Empowering Website Conversations: Part 4

Introduction

In our chatbot series, we’ve developed a custom chatbot model tailored to answer questions about Embyr’s website content using the OpenAI fine-tuning API. However, we’ve also identified certain limitations in the model’s performance. In this blog post, we’ll emphasize the significance of thoroughly vetting both input and output from the model, and we’ll guide you through a practical solution utilizing discriminators.

The previous section can be found here

Why Discriminators?

We have two compelling reasons to ensure that questions and answers are relevant to our chatbot’s subject matter:

  1. Token Costs: Tokens come at a cost, and we want to allocate our resources wisely. Our tokens should be utilized exclusively by users who are seeking to engage with the ChatBot for its intended purpose, namely, learning more about Embyr.
  2. Accuracy and Relevance: It’s crucial that we provide accurate and relevant information to our users. We don’t want to offer misleading or irrelevant responses.

While testing the QA model we created in the last post, we saw that the model is perfectly happy to answer questions that have nothing to do with Embyr or AI.

$openai api chat_completions.create -m ft:gpt-3.5-turbo-0613:embyr::ID--message system "You are a factual chatbot to answer questions about AI and Embyr." --message user "What is Star Wars?" -M 500 --stop '**STOP**'
Star Wars is a popular science fiction franchise that was created by George Lucas. It has become an astronomical success and consists of movies, TV series, books, comics, and more.

One way to handle this would be to add training data to the QA model and train it to return an answer like “I’m sorry. I can only answer questions about Embyr.” But using the QA model is expensive.

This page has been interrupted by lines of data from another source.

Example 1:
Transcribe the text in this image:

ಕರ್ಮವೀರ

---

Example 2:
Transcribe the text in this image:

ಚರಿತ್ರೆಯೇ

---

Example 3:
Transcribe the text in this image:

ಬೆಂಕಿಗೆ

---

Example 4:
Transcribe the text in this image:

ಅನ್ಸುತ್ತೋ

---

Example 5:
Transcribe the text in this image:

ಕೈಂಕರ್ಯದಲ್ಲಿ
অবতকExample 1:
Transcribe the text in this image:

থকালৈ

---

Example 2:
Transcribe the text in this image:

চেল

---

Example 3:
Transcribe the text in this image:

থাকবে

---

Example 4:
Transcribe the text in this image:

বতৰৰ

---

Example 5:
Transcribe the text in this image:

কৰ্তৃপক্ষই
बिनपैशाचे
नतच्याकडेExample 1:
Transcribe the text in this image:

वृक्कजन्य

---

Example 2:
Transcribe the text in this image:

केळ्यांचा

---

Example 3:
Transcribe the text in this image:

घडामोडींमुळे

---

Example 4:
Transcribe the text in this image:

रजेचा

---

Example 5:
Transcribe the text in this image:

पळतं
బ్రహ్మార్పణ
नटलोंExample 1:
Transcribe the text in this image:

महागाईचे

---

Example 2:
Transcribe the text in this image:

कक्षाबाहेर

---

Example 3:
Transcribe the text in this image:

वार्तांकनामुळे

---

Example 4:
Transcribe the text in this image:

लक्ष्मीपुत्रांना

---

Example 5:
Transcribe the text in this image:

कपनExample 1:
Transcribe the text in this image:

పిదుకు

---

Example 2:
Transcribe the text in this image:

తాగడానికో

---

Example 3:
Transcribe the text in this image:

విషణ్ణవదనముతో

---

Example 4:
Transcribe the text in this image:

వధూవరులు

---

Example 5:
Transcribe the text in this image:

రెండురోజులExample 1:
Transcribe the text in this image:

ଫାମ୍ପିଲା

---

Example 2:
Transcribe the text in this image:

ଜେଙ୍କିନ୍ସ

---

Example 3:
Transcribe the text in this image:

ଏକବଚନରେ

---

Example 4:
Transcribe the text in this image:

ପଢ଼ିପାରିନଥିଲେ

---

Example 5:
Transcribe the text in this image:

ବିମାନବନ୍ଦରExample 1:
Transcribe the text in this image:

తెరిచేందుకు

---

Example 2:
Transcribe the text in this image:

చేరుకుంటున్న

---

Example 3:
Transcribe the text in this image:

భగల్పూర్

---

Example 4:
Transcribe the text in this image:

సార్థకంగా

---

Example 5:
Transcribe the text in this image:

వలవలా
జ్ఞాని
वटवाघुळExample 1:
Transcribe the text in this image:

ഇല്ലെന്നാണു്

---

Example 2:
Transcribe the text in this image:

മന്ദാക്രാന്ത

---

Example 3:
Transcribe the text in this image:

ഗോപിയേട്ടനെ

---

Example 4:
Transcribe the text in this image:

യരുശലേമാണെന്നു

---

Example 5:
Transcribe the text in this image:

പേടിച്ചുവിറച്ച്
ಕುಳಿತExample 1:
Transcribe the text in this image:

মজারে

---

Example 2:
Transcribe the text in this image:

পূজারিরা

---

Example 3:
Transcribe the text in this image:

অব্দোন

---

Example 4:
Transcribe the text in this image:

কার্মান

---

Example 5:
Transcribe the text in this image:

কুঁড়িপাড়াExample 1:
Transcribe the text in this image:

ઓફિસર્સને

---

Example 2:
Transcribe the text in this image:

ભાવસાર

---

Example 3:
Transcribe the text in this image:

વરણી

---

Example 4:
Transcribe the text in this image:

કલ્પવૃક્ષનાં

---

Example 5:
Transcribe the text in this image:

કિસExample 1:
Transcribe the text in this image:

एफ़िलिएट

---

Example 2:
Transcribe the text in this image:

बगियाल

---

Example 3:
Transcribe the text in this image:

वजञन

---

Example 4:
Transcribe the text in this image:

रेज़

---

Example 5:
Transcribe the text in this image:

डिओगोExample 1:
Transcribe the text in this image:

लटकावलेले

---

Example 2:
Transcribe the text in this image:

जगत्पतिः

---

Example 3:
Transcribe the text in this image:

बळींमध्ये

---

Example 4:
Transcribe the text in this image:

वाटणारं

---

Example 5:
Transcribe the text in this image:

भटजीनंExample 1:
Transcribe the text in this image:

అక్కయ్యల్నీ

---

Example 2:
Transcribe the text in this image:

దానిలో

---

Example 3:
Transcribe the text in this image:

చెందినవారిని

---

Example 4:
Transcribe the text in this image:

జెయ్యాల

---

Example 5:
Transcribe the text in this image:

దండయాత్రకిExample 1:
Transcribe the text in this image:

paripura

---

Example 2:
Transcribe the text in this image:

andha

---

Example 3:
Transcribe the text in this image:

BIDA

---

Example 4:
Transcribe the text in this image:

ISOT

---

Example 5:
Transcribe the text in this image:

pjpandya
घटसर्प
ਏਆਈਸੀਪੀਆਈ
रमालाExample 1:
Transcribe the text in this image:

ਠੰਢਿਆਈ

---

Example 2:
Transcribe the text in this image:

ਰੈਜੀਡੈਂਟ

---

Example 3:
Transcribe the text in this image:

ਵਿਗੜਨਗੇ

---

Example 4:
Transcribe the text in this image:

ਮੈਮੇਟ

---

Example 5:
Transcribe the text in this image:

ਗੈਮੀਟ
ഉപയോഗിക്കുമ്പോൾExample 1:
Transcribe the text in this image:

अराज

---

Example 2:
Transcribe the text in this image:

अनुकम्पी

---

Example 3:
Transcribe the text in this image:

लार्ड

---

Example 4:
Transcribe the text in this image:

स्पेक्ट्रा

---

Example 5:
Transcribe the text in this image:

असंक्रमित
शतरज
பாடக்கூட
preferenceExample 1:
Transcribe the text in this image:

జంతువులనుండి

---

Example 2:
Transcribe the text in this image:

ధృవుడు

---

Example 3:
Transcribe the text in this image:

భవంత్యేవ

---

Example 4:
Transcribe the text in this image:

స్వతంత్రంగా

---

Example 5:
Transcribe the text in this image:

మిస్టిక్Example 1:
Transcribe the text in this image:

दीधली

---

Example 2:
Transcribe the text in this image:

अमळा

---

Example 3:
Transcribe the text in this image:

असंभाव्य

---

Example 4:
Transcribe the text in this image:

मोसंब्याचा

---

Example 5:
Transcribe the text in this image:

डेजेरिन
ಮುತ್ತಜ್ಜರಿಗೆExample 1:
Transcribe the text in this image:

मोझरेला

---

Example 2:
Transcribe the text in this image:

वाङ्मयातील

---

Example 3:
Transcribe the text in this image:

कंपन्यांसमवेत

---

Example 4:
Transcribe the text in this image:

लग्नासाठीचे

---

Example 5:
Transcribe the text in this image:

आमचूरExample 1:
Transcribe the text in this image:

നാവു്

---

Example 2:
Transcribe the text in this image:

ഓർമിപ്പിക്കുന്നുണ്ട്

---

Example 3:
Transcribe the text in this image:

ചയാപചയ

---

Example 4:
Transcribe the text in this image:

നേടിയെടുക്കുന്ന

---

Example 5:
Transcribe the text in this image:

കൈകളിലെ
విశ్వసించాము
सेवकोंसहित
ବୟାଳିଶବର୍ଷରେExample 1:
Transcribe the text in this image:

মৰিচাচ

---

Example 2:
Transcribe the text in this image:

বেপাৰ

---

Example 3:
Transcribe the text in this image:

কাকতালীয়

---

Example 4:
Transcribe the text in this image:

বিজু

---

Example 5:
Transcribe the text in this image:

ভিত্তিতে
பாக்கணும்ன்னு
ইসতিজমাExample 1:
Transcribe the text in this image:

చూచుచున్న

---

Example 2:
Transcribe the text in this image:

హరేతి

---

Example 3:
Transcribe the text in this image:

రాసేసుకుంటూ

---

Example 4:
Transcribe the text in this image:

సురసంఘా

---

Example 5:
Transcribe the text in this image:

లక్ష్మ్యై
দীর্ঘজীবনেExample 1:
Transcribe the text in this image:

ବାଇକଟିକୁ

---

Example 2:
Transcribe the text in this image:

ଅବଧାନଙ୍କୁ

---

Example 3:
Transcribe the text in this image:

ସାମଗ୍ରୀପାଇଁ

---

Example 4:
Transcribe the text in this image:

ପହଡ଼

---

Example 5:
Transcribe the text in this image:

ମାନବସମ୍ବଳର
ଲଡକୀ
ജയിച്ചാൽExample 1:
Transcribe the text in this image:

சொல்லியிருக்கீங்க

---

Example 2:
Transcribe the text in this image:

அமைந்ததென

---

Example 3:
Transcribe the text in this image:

To address these concerns, we are implementing a solution involving two additional models, acting as discriminators. One discriminator will assess whether the question is related to Embyr, and the other will evaluate the generated answer for relevance. If either of the discriminators fail, we should not return the response to the user.

Create a list of Questions and Answers unrelated to your subject

We require a set of questions to train the ‘unrelated’ aspect of the discriminator models. I recommend compiling a diverse range of questions that encompass topics entirely unrelated to our subject. Additionally, consider including some questions that are somewhat related but fall outside the scope of subjects we want our chatbot to engage with.

My list was created by hand, with some assistance from ChatGPT. However, you have the option to utilize OpenAI completions to generate these lists automatically, similar to how we initially generated questions and answers. As a precautionary measure, be sure to thoroughly review the generated content

Train the Input Discriminator

Load datasets

You will need both the QA database we created for fine-tuning the QA model in the previous section, as well as the database containing the unrelated questions and answers.

qa_df = pd.read_csv('data/embyr_website_qa.csv')
unrelated_qa_df = pd.read_csv('data/embyr_unrelated_qa.csv')

Split data into training and testing sets

Using sklearn, split both the QA database and unrelated QA database into training and testing sets. 80% will be used to test the discriminator models and the other 20% will be provided to the fine-tuning command to be used as tests. The test can be passed to the validation option which adds performance metrics to the result file.

Note: Because of the size of our QA dataset and desire to have the QA model trained on all parts of the website we did not split out any testing data for the previous model.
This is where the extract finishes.